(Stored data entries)
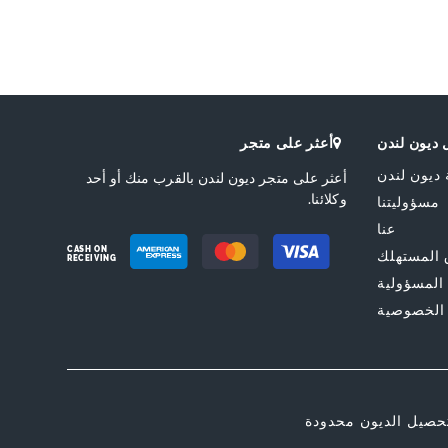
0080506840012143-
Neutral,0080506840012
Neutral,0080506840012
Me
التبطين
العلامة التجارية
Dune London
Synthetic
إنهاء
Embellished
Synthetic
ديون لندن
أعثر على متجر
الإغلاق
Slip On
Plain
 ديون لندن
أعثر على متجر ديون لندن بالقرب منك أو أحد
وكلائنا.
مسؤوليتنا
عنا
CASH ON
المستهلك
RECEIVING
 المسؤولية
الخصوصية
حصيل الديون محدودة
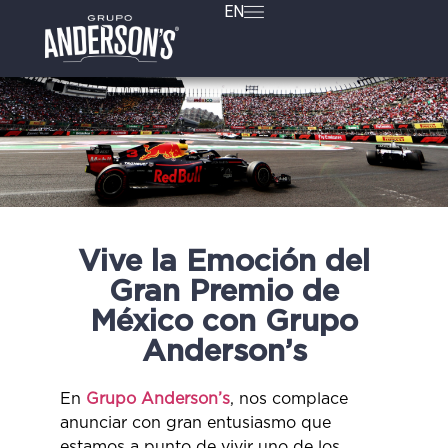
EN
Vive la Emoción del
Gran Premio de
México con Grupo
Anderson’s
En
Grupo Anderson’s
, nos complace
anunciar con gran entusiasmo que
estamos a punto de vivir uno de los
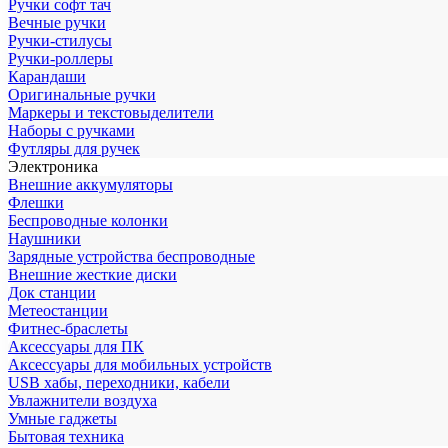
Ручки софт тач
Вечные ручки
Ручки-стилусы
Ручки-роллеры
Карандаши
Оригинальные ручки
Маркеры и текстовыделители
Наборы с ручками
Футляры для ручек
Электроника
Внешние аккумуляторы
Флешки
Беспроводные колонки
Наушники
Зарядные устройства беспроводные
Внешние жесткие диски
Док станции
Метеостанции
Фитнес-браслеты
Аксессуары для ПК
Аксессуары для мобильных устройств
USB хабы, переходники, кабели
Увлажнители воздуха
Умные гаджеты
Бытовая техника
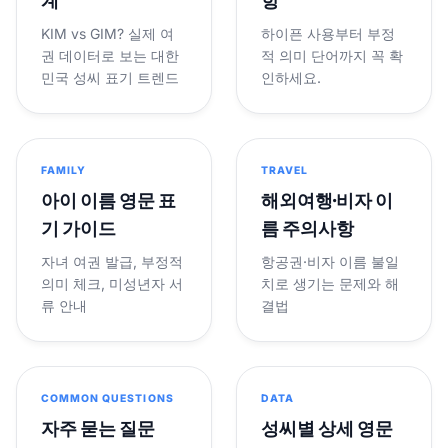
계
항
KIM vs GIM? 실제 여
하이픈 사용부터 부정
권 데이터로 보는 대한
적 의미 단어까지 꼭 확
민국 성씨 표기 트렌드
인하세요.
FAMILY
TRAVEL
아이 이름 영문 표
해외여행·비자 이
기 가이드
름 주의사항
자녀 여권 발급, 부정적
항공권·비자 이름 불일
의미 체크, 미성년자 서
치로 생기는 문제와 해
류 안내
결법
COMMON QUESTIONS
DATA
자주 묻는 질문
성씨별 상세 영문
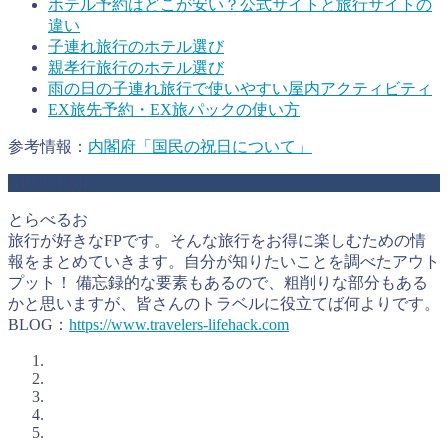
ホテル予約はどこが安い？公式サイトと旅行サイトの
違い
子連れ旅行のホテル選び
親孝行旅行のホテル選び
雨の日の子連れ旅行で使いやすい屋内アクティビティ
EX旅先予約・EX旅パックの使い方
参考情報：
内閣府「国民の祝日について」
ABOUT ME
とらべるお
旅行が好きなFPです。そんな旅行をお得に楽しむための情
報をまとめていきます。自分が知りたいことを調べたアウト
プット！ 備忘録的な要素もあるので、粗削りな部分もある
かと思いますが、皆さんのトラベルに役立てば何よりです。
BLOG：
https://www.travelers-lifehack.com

...

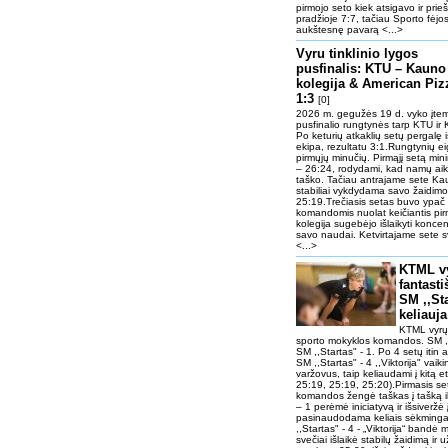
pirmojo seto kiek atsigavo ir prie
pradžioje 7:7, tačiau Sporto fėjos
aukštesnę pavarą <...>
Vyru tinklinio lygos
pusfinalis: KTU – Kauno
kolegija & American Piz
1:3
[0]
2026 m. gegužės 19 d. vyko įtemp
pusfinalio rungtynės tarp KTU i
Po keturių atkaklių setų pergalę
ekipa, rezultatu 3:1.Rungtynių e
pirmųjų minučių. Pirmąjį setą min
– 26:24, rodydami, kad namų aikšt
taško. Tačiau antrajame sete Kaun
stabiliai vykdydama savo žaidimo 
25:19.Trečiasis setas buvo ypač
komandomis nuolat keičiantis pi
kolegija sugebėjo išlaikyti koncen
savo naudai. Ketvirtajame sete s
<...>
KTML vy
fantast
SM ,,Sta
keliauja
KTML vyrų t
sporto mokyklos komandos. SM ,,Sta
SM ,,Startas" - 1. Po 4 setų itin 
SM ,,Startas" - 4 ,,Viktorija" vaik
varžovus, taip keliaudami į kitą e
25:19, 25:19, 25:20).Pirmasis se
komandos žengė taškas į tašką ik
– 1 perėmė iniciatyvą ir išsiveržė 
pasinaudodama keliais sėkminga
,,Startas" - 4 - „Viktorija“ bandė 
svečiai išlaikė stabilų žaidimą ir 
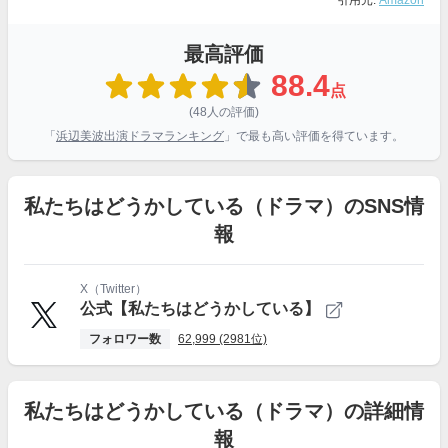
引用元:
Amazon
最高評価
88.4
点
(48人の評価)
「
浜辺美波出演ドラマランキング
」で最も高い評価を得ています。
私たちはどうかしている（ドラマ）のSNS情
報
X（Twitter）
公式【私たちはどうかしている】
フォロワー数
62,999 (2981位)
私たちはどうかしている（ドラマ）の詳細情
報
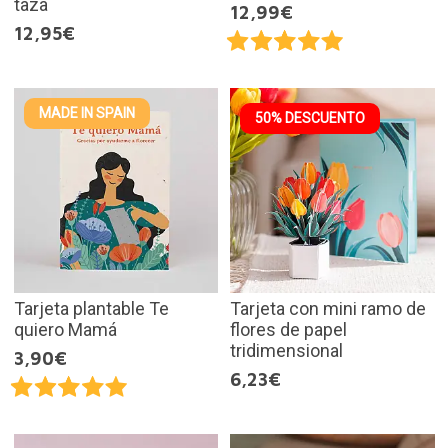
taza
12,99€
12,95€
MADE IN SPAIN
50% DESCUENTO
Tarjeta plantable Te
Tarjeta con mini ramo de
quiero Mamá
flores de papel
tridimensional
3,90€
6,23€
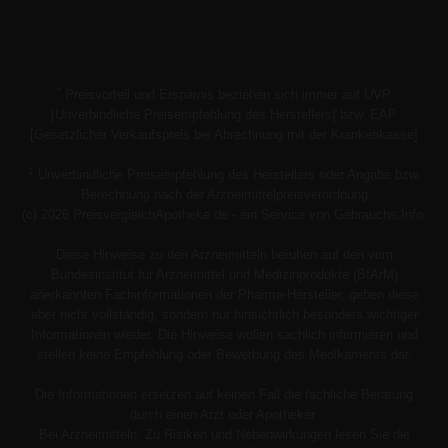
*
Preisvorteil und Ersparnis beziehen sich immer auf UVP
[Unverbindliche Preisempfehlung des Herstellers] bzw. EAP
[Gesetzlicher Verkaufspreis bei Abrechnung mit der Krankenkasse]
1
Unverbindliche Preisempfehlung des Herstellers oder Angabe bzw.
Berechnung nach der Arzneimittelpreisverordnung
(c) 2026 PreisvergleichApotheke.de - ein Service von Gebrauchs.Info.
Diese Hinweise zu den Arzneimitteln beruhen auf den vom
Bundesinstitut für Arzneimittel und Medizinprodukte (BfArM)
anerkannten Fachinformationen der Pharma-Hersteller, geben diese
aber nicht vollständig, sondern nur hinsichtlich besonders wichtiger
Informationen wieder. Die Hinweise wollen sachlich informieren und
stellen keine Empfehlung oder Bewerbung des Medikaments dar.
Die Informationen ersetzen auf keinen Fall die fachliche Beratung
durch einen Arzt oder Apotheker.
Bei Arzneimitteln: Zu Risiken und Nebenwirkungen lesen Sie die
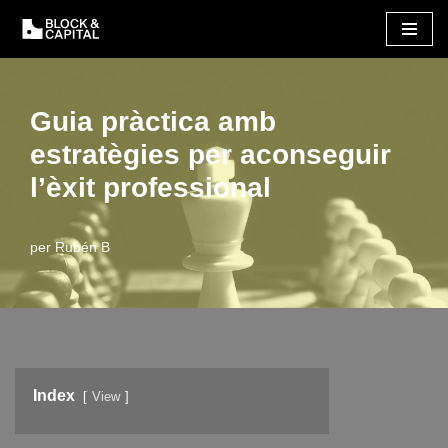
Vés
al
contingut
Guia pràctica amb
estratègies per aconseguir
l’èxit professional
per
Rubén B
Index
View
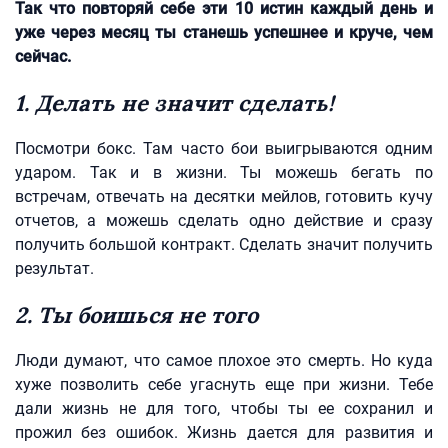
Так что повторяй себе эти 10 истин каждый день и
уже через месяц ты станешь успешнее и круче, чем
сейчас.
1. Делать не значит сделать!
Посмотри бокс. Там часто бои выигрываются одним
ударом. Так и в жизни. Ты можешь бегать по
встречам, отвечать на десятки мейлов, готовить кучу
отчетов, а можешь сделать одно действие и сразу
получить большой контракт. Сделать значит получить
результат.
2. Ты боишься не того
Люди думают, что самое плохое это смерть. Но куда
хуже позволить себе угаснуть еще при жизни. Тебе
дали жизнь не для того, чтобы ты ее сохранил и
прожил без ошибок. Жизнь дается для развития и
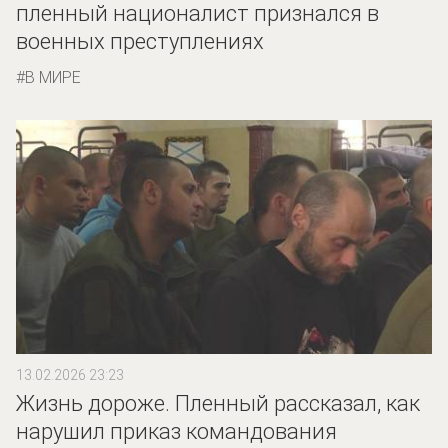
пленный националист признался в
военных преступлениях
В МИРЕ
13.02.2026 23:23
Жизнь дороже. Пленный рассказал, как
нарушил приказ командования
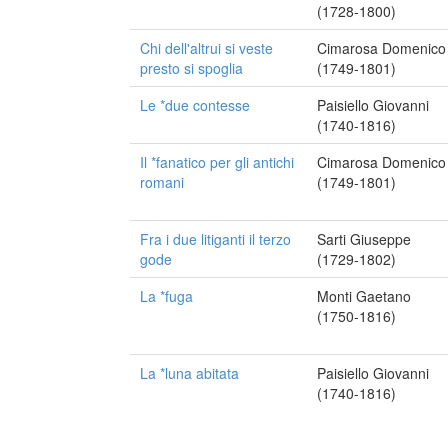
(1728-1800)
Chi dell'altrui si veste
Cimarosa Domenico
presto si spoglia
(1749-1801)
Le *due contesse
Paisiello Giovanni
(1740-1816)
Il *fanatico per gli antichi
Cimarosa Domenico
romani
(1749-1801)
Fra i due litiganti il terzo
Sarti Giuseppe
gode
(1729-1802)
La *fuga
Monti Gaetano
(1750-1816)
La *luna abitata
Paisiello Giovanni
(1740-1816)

#### About this task
Reproduce the part that opens with the line containing "Так что повторяй" and closes with the line containing "ударом. Так и в жизни. Ты можешь бегать по", swapping "месяц" for "год" and leaving everything else intact.

#### Answer space
Так что повторяй себе эти 10 истин каждый день и
уже через год ты станешь успешнее и круче, чем
сейчас.
1. Делать не значит сделать!
Посмотри бокс. Там часто бои выигрываются одним
ударом. Так и в жизни. Ты можешь бегать по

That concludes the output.